L’ASCESA – Sanchez ha sempre avuto nel dribbling, nel controllo di palla e nella velocità le sue armi migliori. Negli anni è cresciuto, si è completato e il suo calcio si è evoluto. Dopo gli esordi in Cile e un passaggio al River Plate, a Udine viene formato tatticamente e inquadrato come ala d’attacco. Sull’esterno infatti può sfruttare al meglio il suo letale uno contro uno. In tre anni in Italia, grazie anche all’aiuto esterno di un certo Marcelo Bielsa che lo allena in nazionale, si muove più liberamente da seconda punta e cresce tanto da attirare le attenzioni del Barcellona. Qui si trova spesso a giostrare al centro del tridente, da centravanti per quanto atipico come da abitudini catalane, arricchendo ancora il suo bagaglio tecnico. Soprattutto alla voce gol segnati. Il passaggio all’Arsenal porta alla consacrazione: Sanchez diventa negli anni un attaccante totale, capace di svariare su tutto il fronte, abbassarsi a prendere palla, adattarsi a vari compagni, giocare in spazi stretti e in campo aperto, garantendo gol, da dentro l’area e da fuori, su assist e in progressione, qualità e continuità di rendimento. Diventa leader, punto di riferimento della squadra.

LA SCOMPARSA – Il passaggio a Manchester sponda United sembra l’ultimo passo. A gennaio 2018 (non un secolo fa) i Red Devils lo strappano alla concorrenza dei cugini del City, pensando di aver fatto il colpo della rinascita. Invece Sanchez col mitico numero 7 rosso non si vede praticamente mai.

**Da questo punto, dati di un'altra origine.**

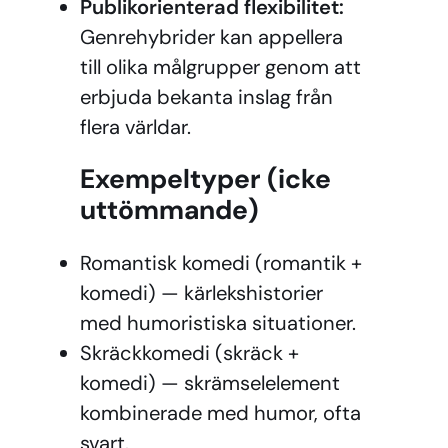
Publikorienterad flexibilitet:
Genrehybrider kan appellera
till olika målgrupper genom att
erbjuda bekanta inslag från
flera världar.
Exempeltyper (icke
uttömmande)
Romantisk komedi (romantik +
komedi) — kärlekshistorier
med humoristiska situationer.
Skräckkomedi (skräck +
komedi) — skrämselelement
kombinerade med humor, ofta
svart.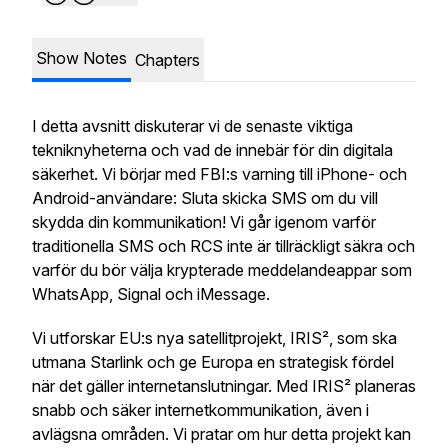
Show Notes
Chapters
I detta avsnitt diskuterar vi de senaste viktiga
tekniknyheterna och vad de innebär för din digitala
säkerhet. Vi börjar med FBI:s varning till iPhone- och
Android-användare: Sluta skicka SMS om du vill
skydda din kommunikation! Vi går igenom varför
traditionella SMS och RCS inte är tillräckligt säkra och
varför du bör välja krypterade meddelandeappar som
WhatsApp, Signal och iMessage.
Vi utforskar EU:s nya satellitprojekt, IRIS², som ska
utmana Starlink och ge Europa en strategisk fördel
när det gäller internetanslutningar. Med IRIS² planeras
snabb och säker internetkommunikation, även i
avlägsna områden. Vi pratar om hur detta projekt kan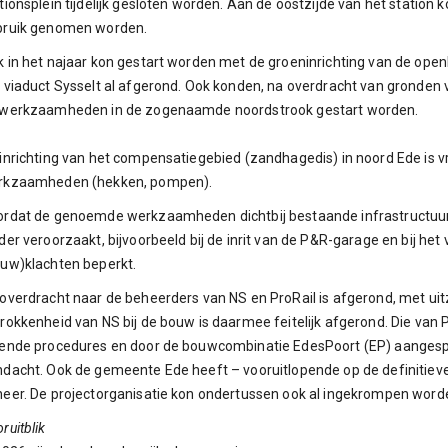
tionsplein tijdelijk gesloten worden. Aan de oostzijde van het station
bruik genomen worden.
 in het najaar kon gestart worden met de groeninrichting van de openb
 viaduct Sysselt al afgerond. Ook konden, na overdracht van gronde
 werkzaamheden in de zogenaamde noordstrook gestart worden.
inrichting van het compensatiegebied (zandhagedis) in noord Ede is v
rkzaamheden (hekken, pompen).
ordat de genoemde werkzaamheden dichtbij bestaande infrastructuu
der veroorzaakt, bijvoorbeeld bij de inrit van de P&R-garage en bij het
uw)klachten beperkt.
overdracht naar de beheerders van NS en ProRail is afgerond, met ui
rokkenheid van NS bij de bouw is daarmee feitelijk afgerond. Die van 
pende procedures en door de bouwcombinatie EdesPoort (EP) aanges
dacht. Ook de gemeente Ede heeft – vooruitlopende op de definitieve
eer. De projectorganisatie kon ondertussen ook al ingekrompen word
ruitblik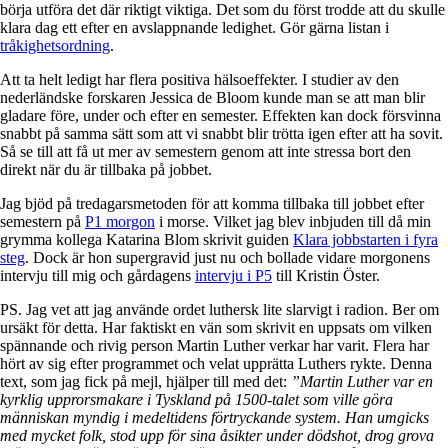
börja utföra det där riktigt viktiga. Det som du först trodde att du skulle
klara dag ett efter en avslappnande ledighet.
Gör gärna listan i
tråkighetsordning
.
Att ta helt ledigt har flera positiva hälsoeffekter. I studier av den
nederländske forskaren Jessica de Bloom kunde man se att man blir
gladare före, under och efter en semester. Effekten kan dock försvinna
snabbt på samma sätt som att vi snabbt blir trötta igen efter att ha sovit.
Så se till att få ut mer av semestern genom att inte stressa bort den
direkt när du är tillbaka på jobbet.
Jag bjöd på tredagarsmetoden för att komma tillbaka till jobbet efter
semestern på
P1 morgon
i morse. Vilket jag blev inbjuden till då min
grymma kollega Katarina Blom skrivit guiden
Klara jobbstarten i fyra
steg
. Dock är hon supergravid just nu och bollade vidare morgonens
intervju till mig och gårdagens
intervju i P5
till Kristin Öster.
PS. Jag vet att jag använde ordet luthersk lite slarvigt i radion. Ber om
ursäkt för detta. Har faktiskt en vän som skrivit en uppsats om vilken
spännande och rivig person Martin Luther verkar har varit. Flera har
hört av sig efter programmet och velat upprätta Luthers rykte. Denna
text, som jag fick på mejl, hjälper till med det:
”Martin Luther var en
kyrklig upprorsmakare i Tyskland på 1500-talet som ville göra
människan myndig i medeltidens förtryckande system. Han umgicks
med mycket folk, stod upp för sina åsikter under dödshot, drog grova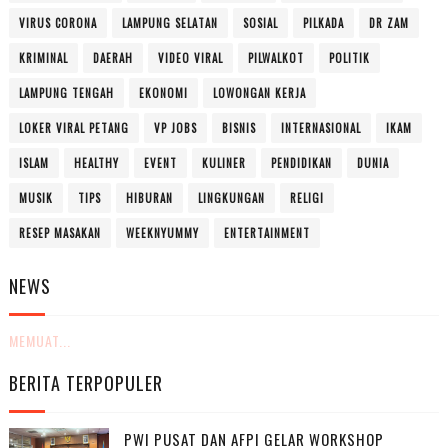
VIRUS CORONA
LAMPUNG SELATAN
SOSIAL
PILKADA
DR ZAM
KRIMINAL
DAERAH
VIDEO VIRAL
PILWALKOT
POLITIK
LAMPUNG TENGAH
EKONOMI
LOWONGAN KERJA
LOKER VIRAL PETANG
VP JOBS
BISNIS
INTERNASIONAL
IKAM
ISLAM
HEALTHY
EVENT
KULINER
PENDIDIKAN
DUNIA
MUSIK
TIPS
HIBURAN
LINGKUNGAN
RELIGI
RESEP MASAKAN
WEEKNYUMMY
ENTERTAINMENT
NEWS
MEMUAT...
BERITA TERPOPULER
PWI PUSAT DAN AFPI GELAR WORKSHOP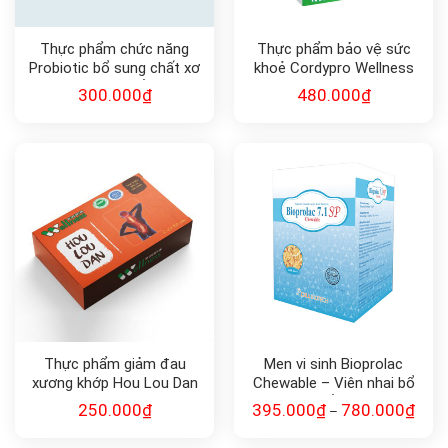
Thực phẩm chức năng
Thực phẩm bảo vệ sức
Probiotic bổ sung chất xơ
khoẻ Cordypro Wellness
và lợi khuẩn
Protein thực vật
300.000
₫
480.000
₫
Thực phẩm giảm đau
Men vi sinh Bioprolac
xương khớp Hou Lou Dan
Chewable – Viên nhai bổ
sung lợi khuẩn bảo vệ sức
250.000
₫
395.000
₫
780.000
₫
–
khỏe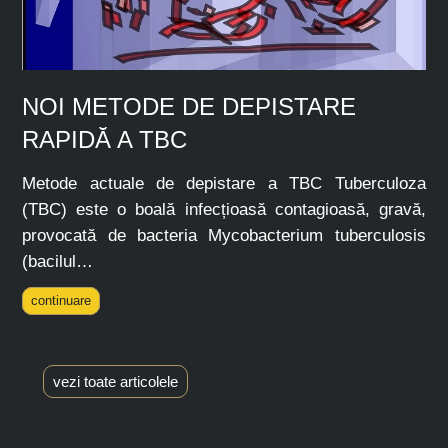
NOI METODE DE DEPISTARE
RAPIDĂ A TBC
Metode actuale de depistare a TBC Tuberculoza
(TBC) este o boală infecțioasă contagioasă, gravă,
provocată de bacteria Mycobacterium tuberculosis
(bacilul…
continuare
vezi toate articolele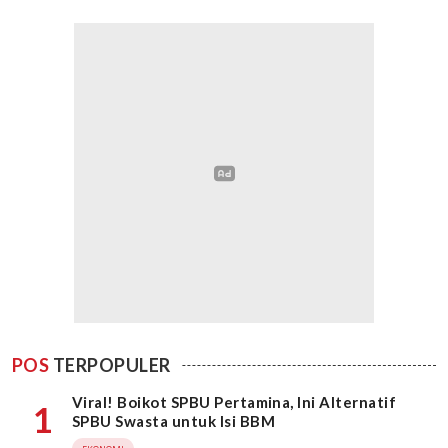
POS
TERPOPULER
Viral! Boikot SPBU Pertamina, Ini Alternatif
1
SPBU Swasta untuk Isi BBM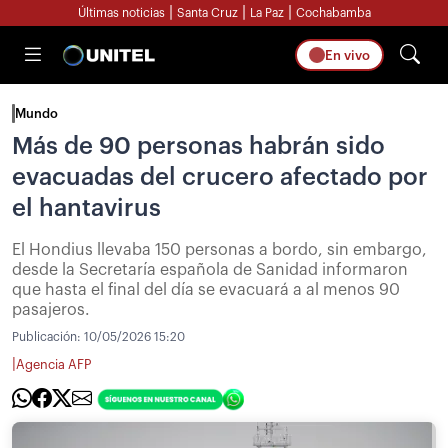
|
|
|
Últimas noticias
Santa Cruz
La Paz
Cochabamba
En vivo
Mundo
Más de 90 personas habrán sido
evacuadas del crucero afectado por
el hantavirus
El Hondius llevaba 150 personas a bordo, sin embargo,
desde la Secretaría española de Sanidad informaron
que hasta el final del día se evacuará a al menos 90
pasajeros.
Publicación:
10/05/2026 15:20
|
Agencia AFP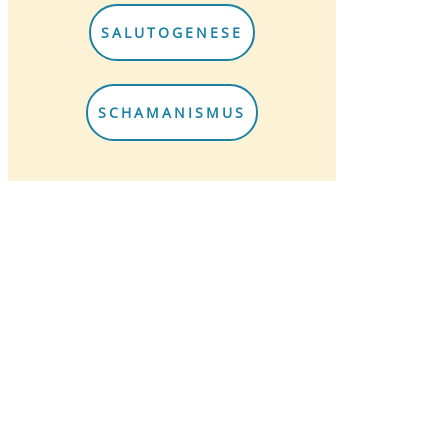
SALUTOGENESE
SCHAMANISMUS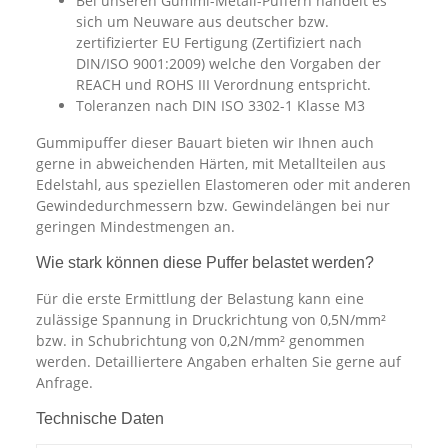
Bei unseren Gummi-Metall-Puffern handelt es
sich um Neuware aus deutscher bzw.
zertifizierter EU Fertigung (Zertifiziert nach
DIN/ISO 9001:2009) welche den Vorgaben der
REACH und ROHS III Verordnung entspricht.
Toleranzen nach DIN ISO 3302-1 Klasse M3
Gummipuffer dieser Bauart bieten wir Ihnen auch
gerne in abweichenden Härten, mit Metallteilen aus
Edelstahl, aus speziellen Elastomeren oder mit anderen
Gewindedurchmessern bzw. Gewindelängen bei nur
geringen Mindestmengen an.
Wie stark können diese Puffer belastet werden?
Für die erste Ermittlung der Belastung kann eine
zulässige Spannung in Druckrichtung von 0,5N/mm²
bzw. in Schubrichtung von 0,2N/mm² genommen
werden. Detailliertere Angaben erhalten Sie gerne auf
Anfrage.
Technische Daten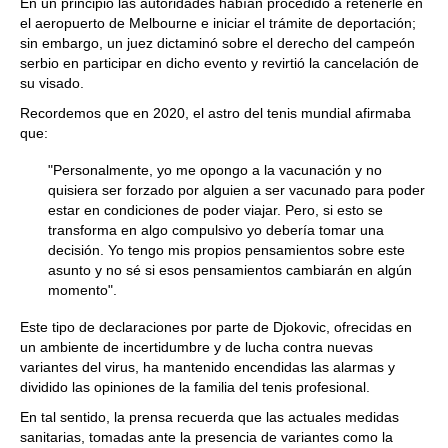
En un principio las autoridades habían procedido a retenerle en
el aeropuerto de Melbourne e iniciar el trámite de deportación;
sin embargo, un juez dictaminó sobre el derecho del campeón
serbio en participar en dicho evento y revirtió la cancelación de
su visado.
Recordemos que en 2020, el astro del tenis mundial afirmaba
que:
"Personalmente, yo me opongo a la vacunación y no
quisiera ser forzado por alguien a ser vacunado para poder
estar en condiciones de poder viajar. Pero, si esto se
transforma en algo compulsivo yo debería tomar una
decisión. Yo tengo mis propios pensamientos sobre este
asunto y no sé si esos pensamientos cambiarán en algún
momento".
Este tipo de declaraciones por parte de Djokovic, ofrecidas en
un ambiente de incertidumbre y de lucha contra nuevas
variantes del virus, ha mantenido encendidas las alarmas y
dividido las opiniones de la familia del tenis profesional.
En tal sentido, la prensa recuerda que las actuales medidas
sanitarias, tomadas ante la presencia de variantes como la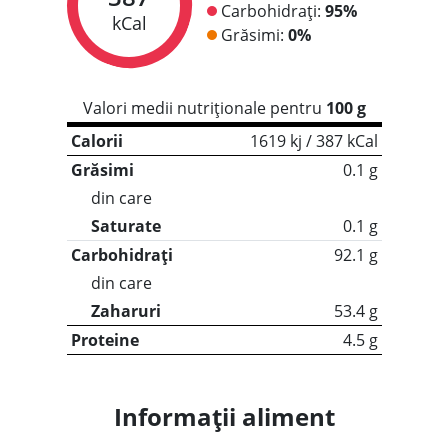
Carbohidrați:
95%
kCal
Grăsimi:
0%
Valori medii nutriționale pentru
100 g
Calorii
1619 kj / 387 kCal
Grăsimi
0.1 g
din care
Saturate
0.1 g
Carbohidrați
92.1 g
din care
Zaharuri
53.4 g
Proteine
4.5 g
Informații aliment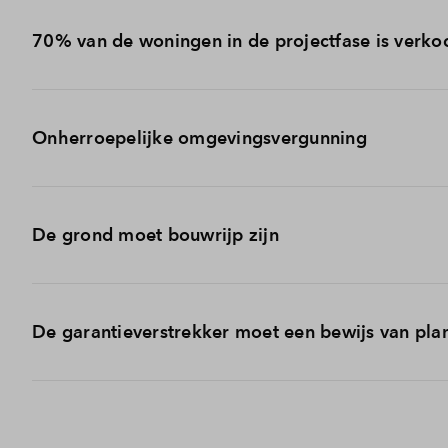
70% van de woningen in de projectfase is verko
In Den Appelgaerde fase 1 is inmiddels 70% verkocht. D
Onherroepelijke omgevingsvergunning
De omgevingsvergunning van Den Appelgaerde fase 1 is
De grond moet bouwrijp zijn
bouw van de woningen in De Volgerlanden.
In de aannemingsovereenkomst is opgenomen dat de gron
De garantieverstrekker moet een bewijs van pl
niet voldaan.
Garantieverstrekker Woningborg heeft nog geen bewijs v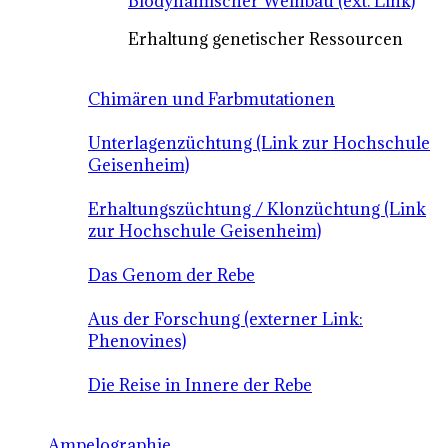
Biodynamischer Weinbau (ext. Link)
Erhaltung genetischer Ressourcen
Chimären und Farbmutationen
Unterlagenzüchtung (Link zur Hochschule
Geisenheim)
Erhaltungszüchtung / Klonzüchtung (Link
zur Hochschule Geisenheim)
Das Genom der Rebe
Aus der Forschung (externer Link:
Phenovines)
Die Reise in Innere der Rebe
Ampelographie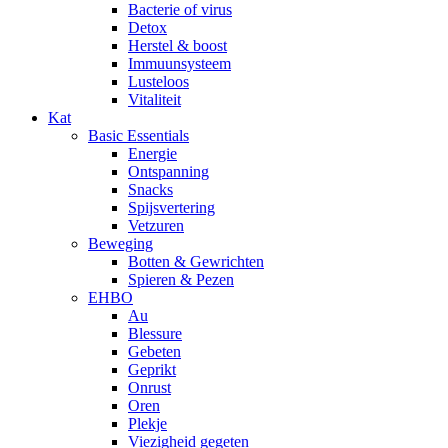
Bacterie of virus
Detox
Herstel & boost
Immuunsysteem
Lusteloos
Vitaliteit
Kat
Basic Essentials
Energie
Ontspanning
Snacks
Spijsvertering
Vetzuren
Beweging
Botten & Gewrichten
Spieren & Pezen
EHBO
Au
Blessure
Gebeten
Geprikt
Onrust
Oren
Plekje
Viezigheid gegeten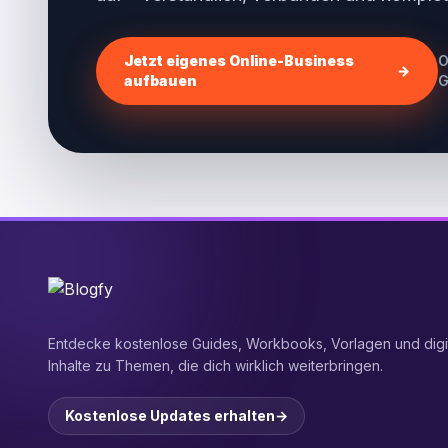
Jetzt eigenes Online-Business
O
→
aufbauen
G
Entdecke kostenlose Guides, Workbooks, Vorlagen und digi
Inhalte zu Themen, die dich wirklich weiterbringen.
Kostenlose Updates erhalten
→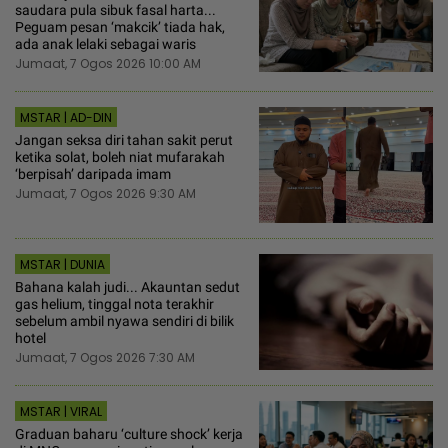
saudara pula sibuk fasal harta...
Peguam pesan ‘makcik’ tiada hak,
ada anak lelaki sebagai waris
Jumaat, 7 Ogos 2026 10:00 AM
MSTAR | AD-DIN
Jangan seksa diri tahan sakit perut
ketika solat, boleh niat mufarakah
‘berpisah’ daripada imam
Jumaat, 7 Ogos 2026 9:30 AM
MSTAR | DUNIA
Bahana kalah judi... Akauntan sedut
gas helium, tinggal nota terakhir
sebelum ambil nyawa sendiri di bilik
hotel
Jumaat, 7 Ogos 2026 7:30 AM
MSTAR | VIRAL
Graduan baharu ‘culture shock’ kerja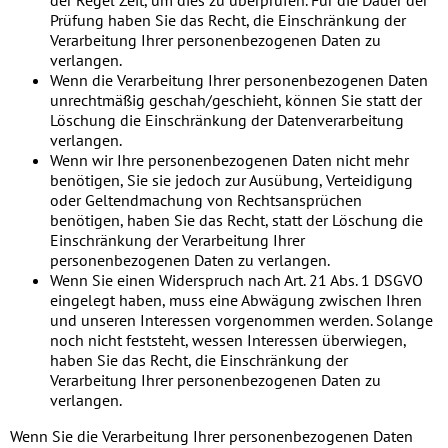
der Regel Zeit, um dies zu überprüfen. Für die Dauer der
Prüfung haben Sie das Recht, die Einschränkung der
Verarbeitung Ihrer personenbezogenen Daten zu
verlangen.
Wenn die Verarbeitung Ihrer personenbezogenen Daten
unrechtmäßig geschah/geschieht, können Sie statt der
Löschung die Einschränkung der Datenverarbeitung
verlangen.
Wenn wir Ihre personenbezogenen Daten nicht mehr
benötigen, Sie sie jedoch zur Ausübung, Verteidigung
oder Geltendmachung von Rechtsansprüchen
benötigen, haben Sie das Recht, statt der Löschung die
Einschränkung der Verarbeitung Ihrer
personenbezogenen Daten zu verlangen.
Wenn Sie einen Widerspruch nach Art. 21 Abs. 1 DSGVO
eingelegt haben, muss eine Abwägung zwischen Ihren
und unseren Interessen vorgenommen werden. Solange
noch nicht feststeht, wessen Interessen überwiegen,
haben Sie das Recht, die Einschränkung der
Verarbeitung Ihrer personenbezogenen Daten zu
verlangen.
Wenn Sie die Verarbeitung Ihrer personenbezogenen Daten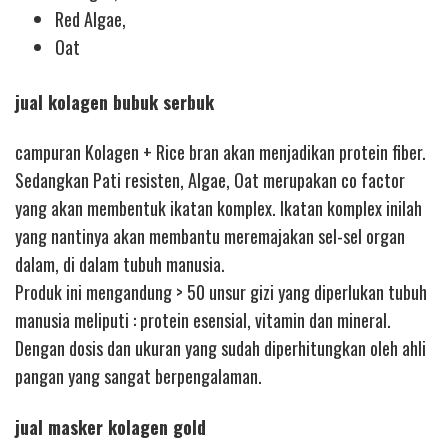
Red Algae,
Oat
jual kolagen bubuk serbuk
campuran Kolagen + Rice bran akan menjadikan protein fiber.
Sedangkan Pati resisten, Algae, Oat merupakan co factor
yang akan membentuk ikatan komplex. Ikatan komplex inilah
yang nantinya akan membantu meremajakan sel-sel organ
dalam, di dalam tubuh manusia.
Produk ini mengandung > 50 unsur gizi yang diperlukan tubuh
manusia meliputi : protein esensial, vitamin dan mineral.
Dengan dosis dan ukuran yang sudah diperhitungkan oleh ahli
pangan yang sangat berpengalaman.
jual masker kolagen gold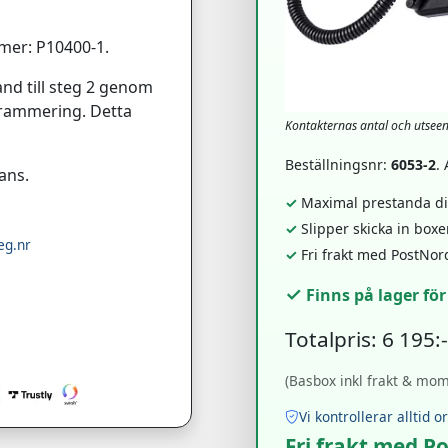
mer: P10400-1.
nd till steg 2 genom
ogrammering. Detta
Kontakternas antal och utsee
Beställningsnr:
6053-2
.
ans.
✓
Maximal prestanda dir
✓
Slipper skicka in box
eg.nr
✓
Fri frakt med PostNor
✓
Finns på lager fö
Totalpris: 6 195:
(Basbox inkl frakt & moms
Vi kontrollerar alltid o
Fri frakt med P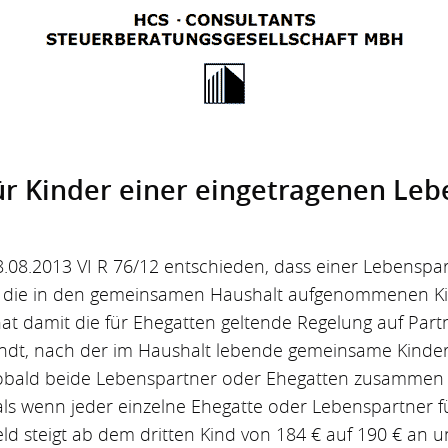
r Kinder einer einge­tragenen Leb
8.08.2013 VI R 76/12 entschieden, dass einer Lebenspar
r die in den gemeinsamen Haushalt aufgenommenen Ki
hat damit die für Ehegatten geltende Regelung auf Part
dt, nach der im Haushalt lebende gemeinsame Kinder
bald beide Lebenspartner oder Ehegatten zusammen m
 als wenn jeder einzelne Ehegatte oder Lebenspartner f
d steigt ab dem dritten Kind von 184 € auf 190 € an un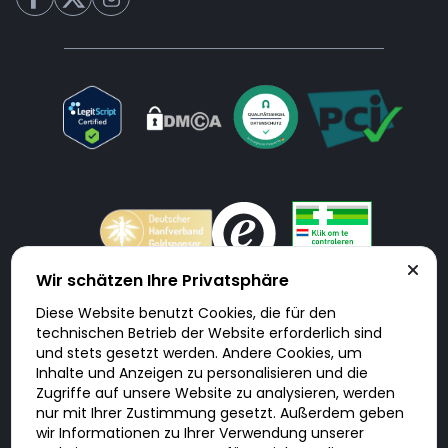
Wir schätzen Ihre Privatsphäre
Diese Website benutzt Cookies, die für den
Doktorabc.com ist eine Vermittlungsplattform. Doktorabc ist ausdrücklich
technischen Betrieb der Website erforderlich sind
keine Internetapotheke. Doktorabc bietet keine Medikamente oder
sonstige Produkte an oder liefert diese. Jegliche Informationen zu
und stets gesetzt werden. Andere Cookies, um
Produkten, Medikamenten und Preisen auf der Internetseite beinhalten
Inhalte und Anzeigen zu personalisieren und die
kein Angebot von Doktorabc an Sie. Für die Einhaltung der in Ihrem Land
geltenden Gesetze und sonstigen Rechtsvorschriften sind Sie als Nutzer
Zugriffe auf unsere Website zu analysieren, werden
selbst verantwortlich. Die Nutzung unseres Services auf Doktorabc durch
nur mit Ihrer Zustimmung gesetzt. Außerdem geben
Sie erfolgt auf eigenes Risiko und in eigener Verantwortung. Sie erklären,
diese Internetseite aus eigener Initiative zu besuchen und zu nutzen.
wir Informationen zu Ihrer Verwendung unserer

Prestazioni incolore, infortuni, un feeling con l’ambiente mai sbocciato. Da un mese all’altro uno dei giocatori migliori della Premier League di fatto sparisce, perso in una spirale negativa che solo lui può spiegare davvero. E qualche indizio lo ha fornito. Solo cinque gol in un anno e mezzo. Ecco perché oggi arriva all’Inter addirittura in prestito secco. Cerca una via d’uscita, lui per primo.

RINASCERE ALL’INTER – La sua voglia di ripartire ben si sposa con un tecnico come Conte e con la Serie A, il campionato in cui è sbocciato. L’attaccante che era Alexis Sanchez fino alla sua esperienza all’Arsenal infatti è perfetto per le idee del tecnico dell’Inter, che in carriera ha sempre avuto in rosa giocatori con caratteristiche simili. Pensate a Willian, Eden Hazard, Pedro, Carlitos Tevez, Mirko Vucinic. Giocatori mobili, tecnici, con corsa e dribbling, perfetti per fare da raccordo col centrocampo, che allenati da Conte sono stati esaltati. Pronti a cercare gli scambi, con la porta sempre nel mirino. Responsabilizzato e rimesso in forma il cileno punta a entrare in questa lista, con la maglia dell’Inter.